SOURCE PASSAGE:
----------------------------------------
This book was published in the spring of 2016, and has not been updated since then. There is much in the book that remains valuable, but some of the material is outdated, and some topics are no longer entirely correct or complete.

Several sizes in Xamarin.Forms have been encountered so far:

  • The height of the iOS status bar is 20
  • The BoxView has a default width and height of 40
  • The default Padding in a Frame is 20
  • The default Spacing on the StackLayout is 6
  • The Device.GetNamedSize method returns a numeric font size

These sizes are not pixels. Instead, they are device-independent units recognized independently by each platform.

Pixels, points, dps, DIPs, and DIUs

Early in the histories of the Apple Mac and Microsoft Windows, programmers worked in units of pixels. However, the advent of higher-resolution displays required a more virtualized and abstract approach to screen coordinates. In the Mac world, programmers worked in units of points, traditionally 1/72 inch, while Windows developers used device-independent units (DIUs) based on 1/96 inch.
----------------------------------------
EXERCISE DATA:
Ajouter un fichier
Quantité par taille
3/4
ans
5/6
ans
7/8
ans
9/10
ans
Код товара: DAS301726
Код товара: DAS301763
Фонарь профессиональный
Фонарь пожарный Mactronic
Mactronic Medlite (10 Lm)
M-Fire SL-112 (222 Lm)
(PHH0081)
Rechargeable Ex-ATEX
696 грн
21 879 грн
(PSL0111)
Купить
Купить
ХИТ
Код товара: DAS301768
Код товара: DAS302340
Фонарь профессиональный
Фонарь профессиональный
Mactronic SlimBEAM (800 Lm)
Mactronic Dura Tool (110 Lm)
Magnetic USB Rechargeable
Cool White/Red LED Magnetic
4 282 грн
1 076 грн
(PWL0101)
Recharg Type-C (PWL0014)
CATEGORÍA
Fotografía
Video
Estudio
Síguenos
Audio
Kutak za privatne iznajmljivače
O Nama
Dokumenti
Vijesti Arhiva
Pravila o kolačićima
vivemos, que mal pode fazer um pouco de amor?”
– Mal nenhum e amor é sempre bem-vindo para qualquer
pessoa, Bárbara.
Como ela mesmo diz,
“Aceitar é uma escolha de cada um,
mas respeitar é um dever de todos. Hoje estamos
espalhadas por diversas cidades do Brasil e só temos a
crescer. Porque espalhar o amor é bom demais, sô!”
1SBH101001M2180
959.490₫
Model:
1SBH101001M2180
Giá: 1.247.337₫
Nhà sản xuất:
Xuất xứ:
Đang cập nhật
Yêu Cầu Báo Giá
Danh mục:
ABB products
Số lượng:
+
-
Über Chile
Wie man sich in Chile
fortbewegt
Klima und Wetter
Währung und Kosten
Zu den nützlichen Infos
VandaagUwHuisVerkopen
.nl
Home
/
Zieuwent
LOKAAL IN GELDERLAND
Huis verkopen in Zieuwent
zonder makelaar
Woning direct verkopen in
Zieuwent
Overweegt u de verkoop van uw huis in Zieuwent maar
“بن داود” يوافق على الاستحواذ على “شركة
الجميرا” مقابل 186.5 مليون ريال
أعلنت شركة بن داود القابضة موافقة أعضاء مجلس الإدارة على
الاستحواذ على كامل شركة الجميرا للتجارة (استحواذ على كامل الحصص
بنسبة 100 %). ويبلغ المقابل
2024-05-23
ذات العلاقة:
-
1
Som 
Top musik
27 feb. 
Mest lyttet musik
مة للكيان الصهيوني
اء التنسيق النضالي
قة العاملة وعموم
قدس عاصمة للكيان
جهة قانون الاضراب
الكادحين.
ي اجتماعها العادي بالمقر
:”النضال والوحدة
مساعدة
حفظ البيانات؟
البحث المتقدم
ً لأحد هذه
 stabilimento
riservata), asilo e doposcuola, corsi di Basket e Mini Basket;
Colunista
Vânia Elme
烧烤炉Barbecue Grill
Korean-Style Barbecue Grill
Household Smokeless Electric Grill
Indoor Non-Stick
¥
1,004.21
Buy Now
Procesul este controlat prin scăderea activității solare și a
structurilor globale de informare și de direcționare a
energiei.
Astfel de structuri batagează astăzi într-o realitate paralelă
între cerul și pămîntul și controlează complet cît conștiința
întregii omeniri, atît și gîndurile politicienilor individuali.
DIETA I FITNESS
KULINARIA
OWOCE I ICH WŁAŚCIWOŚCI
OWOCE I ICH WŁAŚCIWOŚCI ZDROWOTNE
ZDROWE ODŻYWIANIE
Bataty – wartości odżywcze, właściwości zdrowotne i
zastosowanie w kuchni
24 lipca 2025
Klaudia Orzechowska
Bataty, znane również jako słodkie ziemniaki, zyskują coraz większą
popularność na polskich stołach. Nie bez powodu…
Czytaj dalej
----------------------------------------
LIST OF TASKS:
**a)** Rewrite the section of the Xamarin.Forms sizes passage starting at "Several sizes in" and ending at "on 1/96 inch.", replacing "programmers" with "developers".
**b)** According to the Xamarin.Forms sizes passage, what unit did Windows developers base their device-independent units on?

YOUR WRITTEN ANSWERS:
**a)**
Several sizes in Xamarin.Forms have been encountered so far:

  • The height of the iOS status bar is 20
  • The BoxView has a default width and height of 40
  • The default Padding in a Frame is 20
  • The default Spacing on the StackLayout is 6
  • The Device.GetNamedSize method returns a numeric font size

These sizes are not pixels. Instead, they are device-independent units recognized independently by each platform.

Pixels, points, dps, DIPs, and DIUs

Early in the histories of the Apple Mac and Microsoft Windows, developers worked in units of pixels. However, the advent of higher-resolution displays required a more virtualized and abstract approach to screen coordinates. In the Mac world, developers worked in units of points, traditionally 1/72 inch, while Windows developers used device-independent units (DIUs) based on 1/96 inch.

**b)** 1/96 inch